I know that none of this criticism will alter the ,situation materially. The, increasing
number of members who turn up at your shakhas are proof enough that there are,
possibly, millions in this country who subscribe to all the notions and theories you
propound.

The effects of their association with you are also becoming obvious in the spread
of communal violence throughout the country. For instance, in Assam and
Kerala the RSS has been directly implicated in cases of arson and rioting.

In other places, various front organisations, allied to yours, have cropped up and
these operate in all the spheres of Hindu life. You have, in fact, effected community
participation in the reassertion of Hindu values, be it in the sphere of social get-togethers,
cultural programmes, eductional institutes, pujas and mahapujas etc.

All these find political shelter under the umbrella of the BJP, a patty whose base
depends entirely on the work of its hard-core RSS activists.

Fortunately, there are enough Indians who reject the forms you seek to impose upon
the future of the country. They realise that a situation will always offer several options
and that once one of them are adopted any future development will be governed by the
choices that are being exercised today.

Some options are progressive. They entail an understanding of the material base of history,
they require a constant search for asserting those facets of development which will be
dynamic, which will lead to further progress, which will be guided by the principles for
which millions the world over have fought for --an equal and just society for all.

You might say that you too stand for this ideal. After all isn't this a definition of
Ram Rajya ?

Here's where the difference lies in regressive options that negate the dynamic inherent
within history, that they always look behind them and project a backward development
as a blue-print for the future. In doing so they yearn for a static situation. Because they
uphold the present, they cannot create, for the process of creation is inextricably linked
to the process of destruction.

Which is why, for those who are connected with the process of creation and destruction
your option cannot exist. Your ideology, your options, will be amenable to only those who
are involved in preservation, which is actually negation.

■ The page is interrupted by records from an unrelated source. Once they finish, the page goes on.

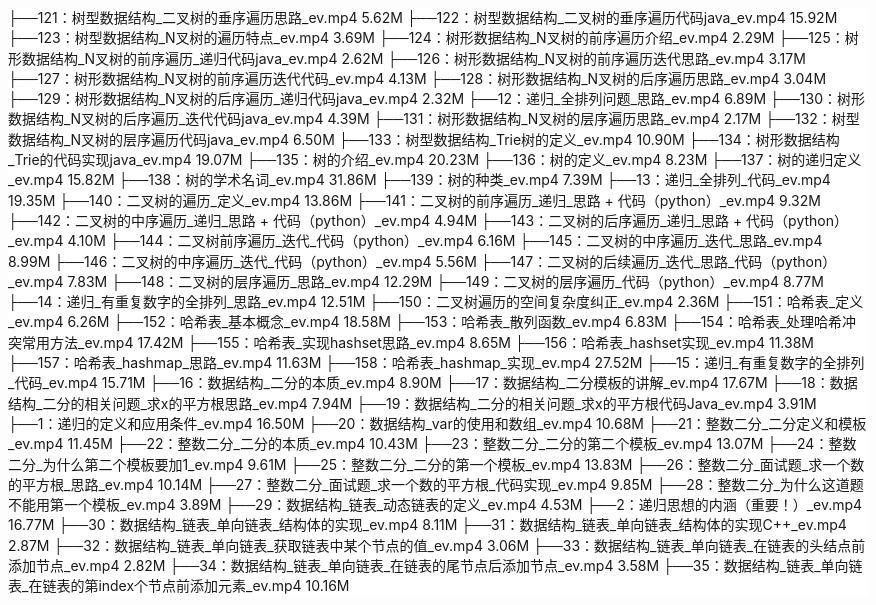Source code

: ├──121：树型数据结构_二叉树的垂序遍历思路_ev.mp4 5.62M
├──122：树型数据结构_二叉树的垂序遍历代码java_ev.mp4 15.92M
├──123：树型数据结构_N叉树的遍历特点_ev.mp4 3.69M
├──124：树形数据结构_N叉树的前序遍历介绍_ev.mp4 2.29M
├──125：树形数据结构_N叉树的前序遍历_递归代码java_ev.mp4 2.62M
├──126：树形数据结构_N叉树的前序遍历迭代思路_ev.mp4 3.17M
├──127：树形数据结构_N叉树的前序遍历迭代代码_ev.mp4 4.13M
├──128：树形数据结构_N叉树的后序遍历思路_ev.mp4 3.04M
├──129：树形数据结构_N叉树的后序遍历_递归代码java_ev.mp4 2.32M
├──12：递归_全排列问题_思路_ev.mp4 6.89M
├──130：树形数据结构_N叉树的后序遍历_迭代代码java_ev.mp4 4.39M
├──131：树形数据结构_N叉树的层序遍历思路_ev.mp4 2.17M
├──132：树型数据结构_N叉树的层序遍历代码java_ev.mp4 6.50M
├──133：树型数据结构_Trie树的定义_ev.mp4 10.90M
├──134：树形数据结构_Trie的代码实现java_ev.mp4 19.07M
├──135：树的介绍_ev.mp4 20.23M
├──136：树的定义_ev.mp4 8.23M
├──137：树的递归定义_ev.mp4 15.82M
├──138：树的学术名词_ev.mp4 31.86M
├──139：树的种类_ev.mp4 7.39M
├──13：递归_全排列_代码_ev.mp4 19.35M
├──140：二叉树的遍历_定义_ev.mp4 13.86M
├──141：二叉树的前序遍历_递归_思路 + 代码（python）_ev.mp4 9.32M
├──142：二叉树的中序遍历_递归_思路 + 代码（python）_ev.mp4 4.94M
├──143：二叉树的后序遍历_递归_思路 + 代码（python）_ev.mp4 4.10M
├──144：二叉树前序遍历_迭代_代码（python）_ev.mp4 6.16M
├──145：二叉树的中序遍历_迭代_思路_ev.mp4 8.99M
├──146：二叉树的中序遍历_迭代_代码（python）_ev.mp4 5.56M
├──147：二叉树的后续遍历_迭代_思路_代码（python）_ev.mp4 7.83M
├──148：二叉树的层序遍历_思路_ev.mp4 12.29M
├──149：二叉树的层序遍历_代码（python）_ev.mp4 8.77M
├──14：递归_有重复数字的全排列_思路_ev.mp4 12.51M
├──150：二叉树遍历的空间复杂度纠正_ev.mp4 2.36M
├──151：哈希表_定义_ev.mp4 6.26M
├──152：哈希表_基本概念_ev.mp4 18.58M
├──153：哈希表_散列函数_ev.mp4 6.83M
├──154：哈希表_处理哈希冲突常用方法_ev.mp4 17.42M
├──155：哈希表_实现hashset思路_ev.mp4 8.65M
├──156：哈希表_hashset实现_ev.mp4 11.38M
├──157：哈希表_hashmap_思路_ev.mp4 11.63M
├──158：哈希表_hashmap_实现_ev.mp4 27.52M
├──15：递归_有重复数字的全排列_代码_ev.mp4 15.71M
├──16：数据结构_二分的本质_ev.mp4 8.90M
├──17：数据结构_二分模板的讲解_ev.mp4 17.67M
├──18：数据结构_二分的相关问题_求x的平方根思路_ev.mp4 7.94M
├──19：数据结构_二分的相关问题_求x的平方根代码Java_ev.mp4 3.91M
├──1：递归的定义和应用条件_ev.mp4 16.50M
├──20：数据结构_var的使用和数组_ev.mp4 10.68M
├──21：整数二分_二分定义和模板_ev.mp4 11.45M
├──22：整数二分_二分的本质_ev.mp4 10.43M
├──23：整数二分_二分的第二个模板_ev.mp4 13.07M
├──24：整数二分_为什么第二个模板要加1_ev.mp4 9.61M
├──25：整数二分_二分的第一个模板_ev.mp4 13.83M
├──26：整数二分_面试题_求一个数的平方根_思路_ev.mp4 10.14M
├──27：整数二分_面试题_求一个数的平方根_代码实现_ev.mp4 9.85M
├──28：整数二分_为什么这道题不能用第一个模板_ev.mp4 3.89M
├──29：数据结构_链表_动态链表的定义_ev.mp4 4.53M
├──2：递归思想的内涵（重要！）_ev.mp4 16.77M
├──30：数据结构_链表_单向链表_结构体的实现_ev.mp4 8.11M
├──31：数据结构_链表_单向链表_结构体的实现C++_ev.mp4 2.87M
├──32：数据结构_链表_单向链表_获取链表中某个节点的值_ev.mp4 3.06M
├──33：数据结构_链表_单向链表_在链表的头结点前添加节点_ev.mp4 2.82M
├──34：数据结构_链表_单向链表_在链表的尾节点后添加节点_ev.mp4 3.58M
├──35：数据结构_链表_单向链表_在链表的第index个节点前添加元素_ev.mp4 10.16M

There are varying choices between these options, but spelling out the extremes makes
matters clear because then we all know what the determining parameters are. Both
options are here with us in India today. Both have their strerngths and weaknesses. So
far as we are concerned, the present-day developments are alarming and make it imperative
to be censorious and critical now. For, if the forces of reaction triumph, we might not get
the opportunity to speak aloud thus.